Michel Boyon, président du Conseil Supérieur de l'Audiovisuel, le 11 mai 2011 à Paris
Michel Boyon, président du Conseil Supérieur de l'Audiovisuel, le 11 mai 2011 à Paris - WITT/SIPA

A.G.

Le CSA veut voir ses prérogatives étendues au Web et s’attaque à YouTube et Dailymotion. A l’heure actuelle, ces deux plateformes sont considérées, au regard de la loi, comme des hébergeurs de contenus. Elles ne sont donc pas responsables des vidéos mises en ligne par les internautes. Un statut qui leur permet d’échapper à la législation audiovisuelle.

Michel Boyon, le président du Conseil supérieur de l’audiovisuel, souhaite que cela change. Le 13 mars dernier, il a écrit à Giuseppe de Martino, le président de l’association des sites Internet communautaires (Asic), secrétaire général de Dailymotion et membre du Conseil national du numérique (CNN). Une lettre que s’est procurée La Tribune. «Le Conseil [supérieur de l’audiovisuel] s’interroge sur la pertinence faite par le législateur en 2009 entre les services de médias audiovisuels à la demande (Smad) et ceux qui permettent au public de mettre en ligne des vidéos. En effet, parmi ces dernières, celles qui sont les plus regardées sont très souvent des œuvres ou extraits d’œuvres audiovisuelles ou cinématographiques, pour lesquelles des services tels que YouTube ou Dailymotion versent d’ailleurs des rémunérations au titre du droit d’auteur et des droits voisins», a écrit Michel Boyon, pour qui les deux plateformes doivent être régulées.

Coexistence d’un secteur régulé et d’un secteur non régulé

«On ne pourra pas indéfiniment faire coexister un secteur régulé, celui de l’audiovisuel, et un secteur non régulé, celui d’Internet», avait déjà déclaré le président du CSA dans un entretien accordé à La Croix.

Contacté par La Tribune, Giuseppe de Martino s’est contenté de répondre: «Le CSA, de peur d'être un jour démantelé, continue à rêver au jour fou où il pourrait avoir vocation à regarder ce qui passe sur Internet (ce qui serait une vraie découverte pour ses membres)».

Des conséquences lourdes pour YouTube et Dailymotion

Si YouTube et Dailymotion venaient à être considérés comme des services de vidéo «classiques», les conséquences seraient lourdes pour ces plateformes.
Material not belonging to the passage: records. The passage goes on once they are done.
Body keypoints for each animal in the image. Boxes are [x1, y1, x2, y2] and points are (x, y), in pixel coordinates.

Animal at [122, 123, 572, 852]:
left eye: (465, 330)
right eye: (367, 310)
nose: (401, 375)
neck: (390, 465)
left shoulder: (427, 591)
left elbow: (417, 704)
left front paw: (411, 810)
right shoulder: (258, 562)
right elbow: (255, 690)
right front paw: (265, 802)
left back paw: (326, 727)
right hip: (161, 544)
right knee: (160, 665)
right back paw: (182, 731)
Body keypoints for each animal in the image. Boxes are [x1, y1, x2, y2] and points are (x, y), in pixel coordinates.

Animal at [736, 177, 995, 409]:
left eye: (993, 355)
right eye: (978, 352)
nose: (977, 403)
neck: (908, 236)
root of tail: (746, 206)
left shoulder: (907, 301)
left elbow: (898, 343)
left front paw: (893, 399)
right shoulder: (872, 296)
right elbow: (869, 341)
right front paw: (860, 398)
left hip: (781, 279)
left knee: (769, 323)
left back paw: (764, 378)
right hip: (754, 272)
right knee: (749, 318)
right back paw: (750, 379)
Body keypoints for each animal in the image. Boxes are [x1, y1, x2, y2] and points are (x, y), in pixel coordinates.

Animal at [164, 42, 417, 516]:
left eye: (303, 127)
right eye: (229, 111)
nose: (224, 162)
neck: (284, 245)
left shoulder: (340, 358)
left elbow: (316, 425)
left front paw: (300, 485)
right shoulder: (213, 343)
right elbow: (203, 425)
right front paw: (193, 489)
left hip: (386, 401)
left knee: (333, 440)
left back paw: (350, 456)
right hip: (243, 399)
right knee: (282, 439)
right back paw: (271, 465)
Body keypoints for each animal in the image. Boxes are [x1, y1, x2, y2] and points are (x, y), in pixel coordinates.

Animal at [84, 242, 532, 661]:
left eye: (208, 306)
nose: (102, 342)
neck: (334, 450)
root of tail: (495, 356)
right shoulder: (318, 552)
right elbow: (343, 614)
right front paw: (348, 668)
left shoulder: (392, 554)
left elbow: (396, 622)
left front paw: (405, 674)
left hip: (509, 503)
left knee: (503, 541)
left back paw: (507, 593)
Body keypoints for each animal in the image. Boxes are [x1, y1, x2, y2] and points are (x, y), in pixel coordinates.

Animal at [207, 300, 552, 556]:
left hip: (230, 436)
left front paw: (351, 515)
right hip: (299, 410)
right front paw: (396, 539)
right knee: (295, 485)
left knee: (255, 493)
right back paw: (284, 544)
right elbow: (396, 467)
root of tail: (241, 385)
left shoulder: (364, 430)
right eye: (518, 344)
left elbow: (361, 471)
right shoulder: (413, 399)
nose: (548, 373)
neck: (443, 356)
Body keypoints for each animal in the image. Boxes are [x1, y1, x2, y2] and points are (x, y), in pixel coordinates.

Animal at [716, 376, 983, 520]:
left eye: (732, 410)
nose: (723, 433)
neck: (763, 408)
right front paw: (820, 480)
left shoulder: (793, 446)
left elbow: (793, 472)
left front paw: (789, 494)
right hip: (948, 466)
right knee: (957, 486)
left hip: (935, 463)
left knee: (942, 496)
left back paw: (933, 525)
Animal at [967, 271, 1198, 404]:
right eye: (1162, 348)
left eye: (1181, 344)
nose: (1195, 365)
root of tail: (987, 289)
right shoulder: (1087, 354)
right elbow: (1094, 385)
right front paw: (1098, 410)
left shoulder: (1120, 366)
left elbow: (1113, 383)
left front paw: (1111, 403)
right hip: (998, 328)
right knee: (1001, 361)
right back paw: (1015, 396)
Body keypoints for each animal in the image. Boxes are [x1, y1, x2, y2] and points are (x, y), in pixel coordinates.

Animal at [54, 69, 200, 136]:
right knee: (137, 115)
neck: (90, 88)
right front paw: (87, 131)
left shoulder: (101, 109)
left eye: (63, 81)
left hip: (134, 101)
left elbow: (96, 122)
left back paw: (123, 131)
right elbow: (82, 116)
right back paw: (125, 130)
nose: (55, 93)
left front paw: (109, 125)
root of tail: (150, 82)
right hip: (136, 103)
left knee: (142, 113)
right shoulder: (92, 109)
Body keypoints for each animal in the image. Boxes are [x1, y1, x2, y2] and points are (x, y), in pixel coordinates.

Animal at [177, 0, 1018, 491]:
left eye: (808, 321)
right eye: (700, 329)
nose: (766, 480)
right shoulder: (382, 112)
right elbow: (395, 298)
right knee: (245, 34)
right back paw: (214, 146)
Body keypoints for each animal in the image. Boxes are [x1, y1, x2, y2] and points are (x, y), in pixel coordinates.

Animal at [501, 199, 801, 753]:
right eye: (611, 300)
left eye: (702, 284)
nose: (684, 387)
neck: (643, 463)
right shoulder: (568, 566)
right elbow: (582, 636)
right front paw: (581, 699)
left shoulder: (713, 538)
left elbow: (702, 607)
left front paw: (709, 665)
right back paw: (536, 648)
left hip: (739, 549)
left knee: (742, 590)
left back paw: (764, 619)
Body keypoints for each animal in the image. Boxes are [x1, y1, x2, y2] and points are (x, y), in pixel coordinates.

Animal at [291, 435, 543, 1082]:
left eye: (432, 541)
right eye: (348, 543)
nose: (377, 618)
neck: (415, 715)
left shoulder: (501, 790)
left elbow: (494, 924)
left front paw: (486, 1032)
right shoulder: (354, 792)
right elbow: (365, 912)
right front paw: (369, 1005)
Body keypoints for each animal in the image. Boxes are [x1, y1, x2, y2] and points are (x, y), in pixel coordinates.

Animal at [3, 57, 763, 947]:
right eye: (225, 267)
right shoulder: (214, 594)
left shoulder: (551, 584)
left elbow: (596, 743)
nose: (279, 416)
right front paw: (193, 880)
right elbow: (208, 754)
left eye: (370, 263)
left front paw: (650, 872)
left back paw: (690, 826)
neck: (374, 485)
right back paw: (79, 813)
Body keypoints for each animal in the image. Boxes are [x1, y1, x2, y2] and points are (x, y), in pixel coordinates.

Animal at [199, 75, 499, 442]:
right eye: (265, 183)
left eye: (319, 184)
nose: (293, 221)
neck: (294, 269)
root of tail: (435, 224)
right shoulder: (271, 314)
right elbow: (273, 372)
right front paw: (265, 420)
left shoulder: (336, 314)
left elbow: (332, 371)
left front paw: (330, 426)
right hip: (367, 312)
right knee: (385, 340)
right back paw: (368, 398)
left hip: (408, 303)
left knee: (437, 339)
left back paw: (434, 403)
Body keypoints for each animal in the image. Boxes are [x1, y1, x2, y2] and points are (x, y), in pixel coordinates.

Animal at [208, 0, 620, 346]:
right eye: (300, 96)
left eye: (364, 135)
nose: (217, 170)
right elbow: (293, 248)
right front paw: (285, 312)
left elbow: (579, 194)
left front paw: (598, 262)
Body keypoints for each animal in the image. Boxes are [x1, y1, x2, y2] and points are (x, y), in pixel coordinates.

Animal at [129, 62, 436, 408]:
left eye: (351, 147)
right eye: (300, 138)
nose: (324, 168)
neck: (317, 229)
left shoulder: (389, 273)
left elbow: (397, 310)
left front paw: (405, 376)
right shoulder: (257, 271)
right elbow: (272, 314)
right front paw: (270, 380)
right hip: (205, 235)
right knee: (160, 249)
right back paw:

Elles devraient alors se soumettre à des obligations en matière de protection des mineurs et surtout financer la création comme les éditeurs télé ou en ligne, qui reversent une partie de leur chiffre d’affaires à la production française.

La conviction que le CSA doit imposer aux plateformes communautaires les mêmes obligations que celles pesant sur les services de vidéo à la demande (VOD) n'est pas nouvelle, rappelle Numerama. Lorsqu'il était encore député, Frédéric Lefebvre avait présenté un amendement au projet de loi audiovisuel pour donner au CSA des pouvoirs de contrôle sur les sites de partage de vidéos et d'information. Son objectif était de taxer ces services au bénéfice des producteurs de télévision et de cinéma, labelliser les sites qui respectent les réglementations du CSA et bloquer les autres grâce aux filtres imposés chez les abonnés à Internet. Des mesures qui n’ont jamais vu le jour.